§ **THE DATA**:
============================================================

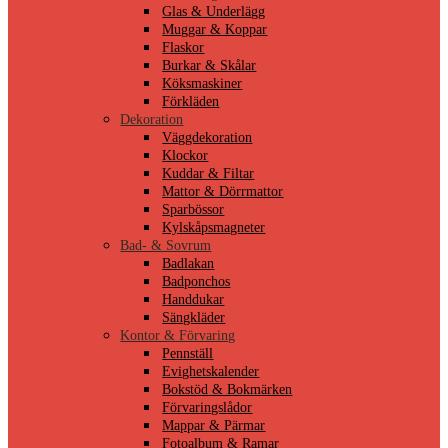
Glas & Underlägg
Muggar & Koppar
Flaskor
Burkar & Skålar
Köksmaskiner
Förkläden
Dekoration
Väggdekoration
Klockor
Kuddar & Filtar
Mattor & Dörrmattor
Sparbössor
Kylskåpsmagneter
Bad- & Sovrum
Badlakan
Badponchos
Handdukar
Sängkläder
Kontor & Förvaring
Pennställ
Evighetskalender
Bokstöd & Bokmärken
Förvaringslådor
Mappar & Pärmar
Fotoalbum & Ramar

============================================================

§ **WORK TASK**: Going through the records above line by line, transcribe each one exactly and skip any pictures.

§ **TASK SOLUTION**:
Glas & Underlägg
Muggar & Koppar
Flaskor
Burkar & Skålar
Köksmaskiner
Förkläden
Dekoration
Väggdekoration
Klockor
Kuddar & Filtar
Mattor & Dörrmattor
Sparbössor
Kylskåpsmagneter
Bad- & Sovrum
Badlakan
Badponchos
Handdukar
Sängkläder
Kontor & Förvaring
Pennställ
Evighetskalender
Bokstöd & Bokmärken
Förvaringslådor
Mappar & Pärmar
Fotoalbum & Ramar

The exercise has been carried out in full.